Nuclear energy is being pushed to the brink of meltdown as more than 200 nuclear plants in the UK are facing a potential collapse.
The Irish Times reported that nuclear energy company EDF has reported an annual loss of almost €1bn on the sale of its stake in the Three Mile Island plant in the US.
In July, EDF announced a loss of more than €2.5bn for the year ending March 2019.
That figure, according to EDF, was €1.8bn lower than the company expected.
The company’s shares were down 5.8% in Dublin, but the stock price has recovered since.
The firm has had to sell off the majority of its assets to reduce costs, but its stock has risen.
The loss in the past 12 months, which was mainly due to the closure of its US nuclear power plant in Pennsylvania, will mean EDF’s debt is over €7bn.
However, analysts believe the company’s nuclear business could survive the collapse.
They are also expecting a fall in the price of nuclear fuel and a return to profitability for EDF.
EDF had already reported a profit of €4.5 billion in the first half of the year.
The latest financial results showed EDF reported a net loss of €5.7bn, mainly due as a result of lower sales of its nuclear power plants.
It also reported a loss on its financial assets of €2bn.
The financial statements also showed that EDF was on track to reach a net cash position of €20.6bn, which will make it the second largest owner of the country’s nuclear assets.

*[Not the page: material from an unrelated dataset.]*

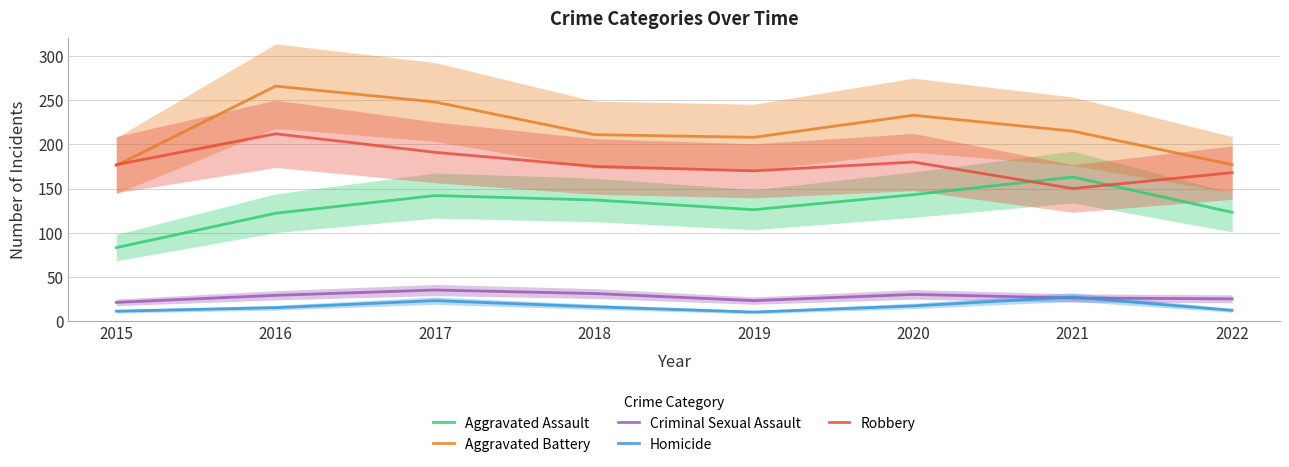

Where is the first local minimum for Robbery?

2019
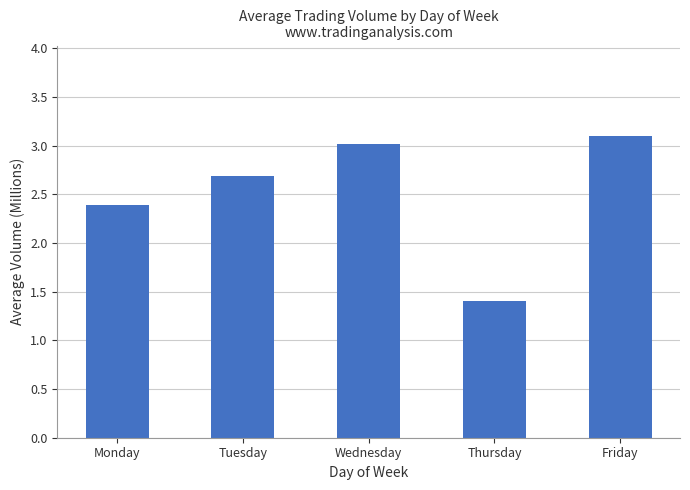

Which has a higher value, Friday or Tuesday?

Friday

However the Irish Independent has revealed that EAFS has already started a €2 billion restructuring of its debt.
Its debt will be restructured to remove the interest payments from EDFs assets and it has also announced that it will sell off assets and will stop funding its nuclear project.
The plans are a significant blow to EAFES efforts to bring the country into the electricity market and the restructuring will help to raise cash.EDF has also been struggling to find a buyer for its stake, with the company having said that it is considering selling it.

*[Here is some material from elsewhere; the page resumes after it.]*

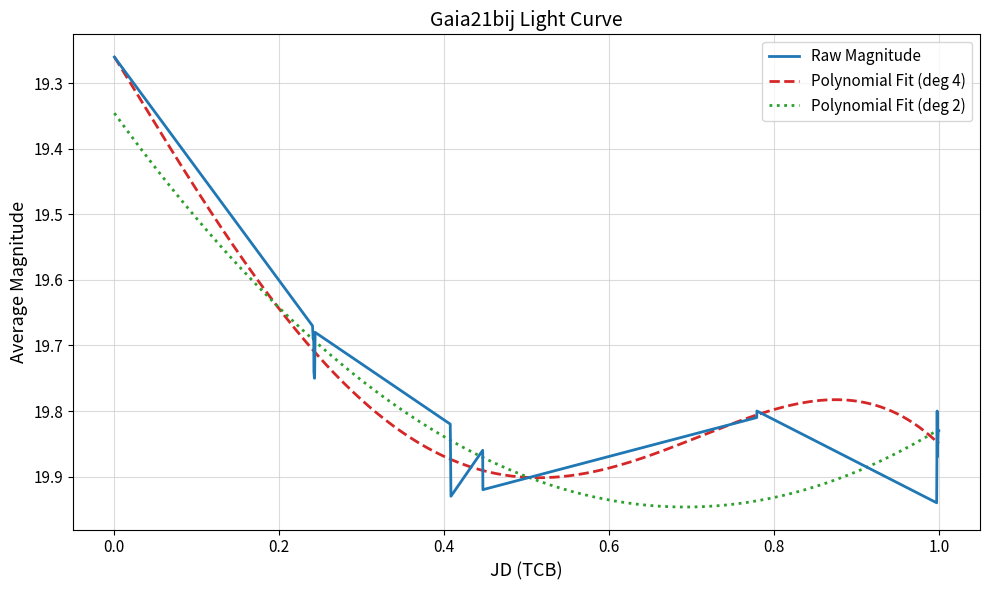

What is the smallest value displayed?

19.3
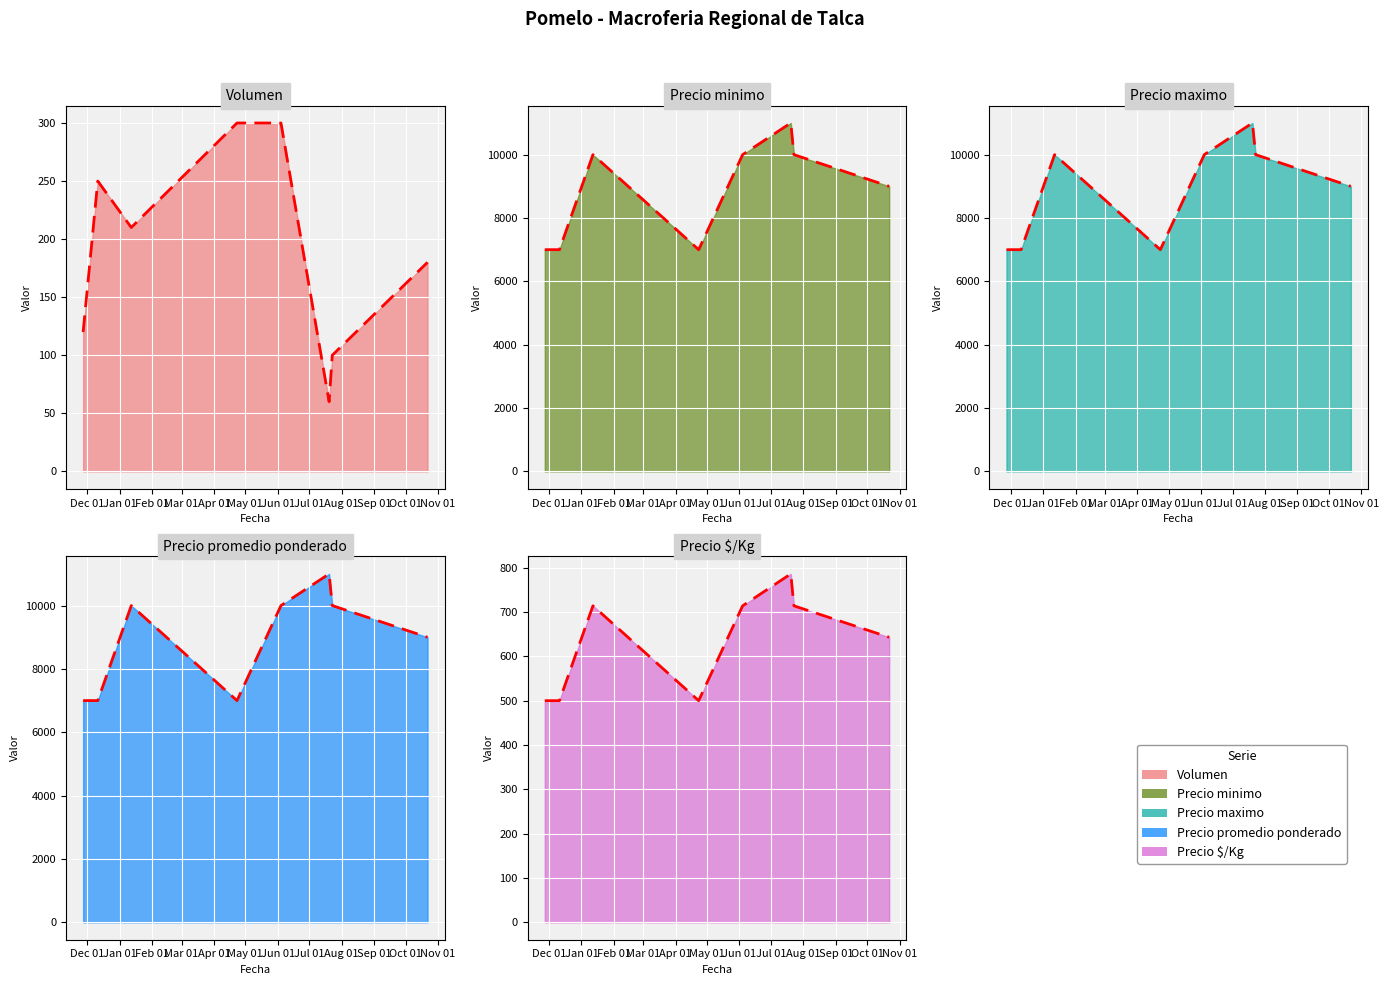

What is the value of the Precio promedio ponderado point at the 2nd from the left?

7000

Last year, EAFE agreed to sell its stake for €1 billion.
However EDF did not receive the money until December of this year.EAFE has said that the deal with the US was made at a “premium price”, and the US has agreed to the terms of the deal.

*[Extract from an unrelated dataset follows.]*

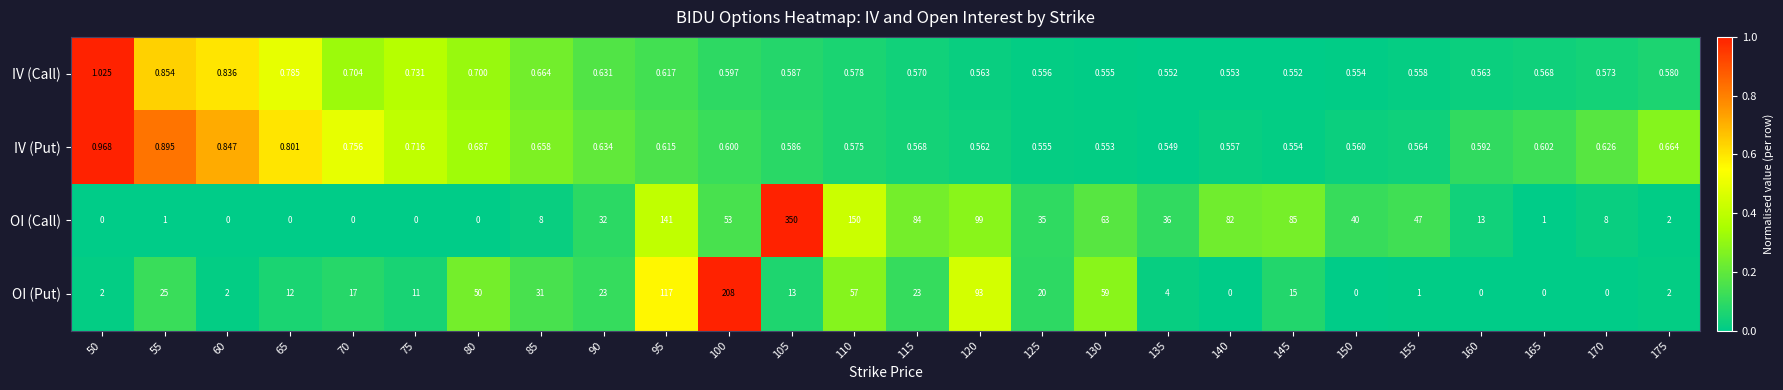

Rank the series by their maximum value, from lowest to highest.

IV (Put), IV (Call), OI (Put), OI (Call)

However sources told the Irish Times that EAA is expected to buy the stake for around €2b and is due to make the transaction official in the coming days.
It will mean that the €1b price tag will be significantly lower than expected.
However it is expected that EAG is likely to buy a significant chunk of the stake, as EAF had originally planned to sell the stake to a private company.
It is also expected that the company will be selling its shareholding in its nuclear unit.
However that would not be in place for at least three years, meaning that EF has to keep the nuclear unit going at least until 2026.
A number of other reactors have also faced problems in the United States.
In November, the United Kingdom’s Department of Energy (DECA) said that five reactors in the country would be forced to close by 2026, unless a “timely solution” was found.
The move came after a major explosion at a British nuclear power station killed 44 people.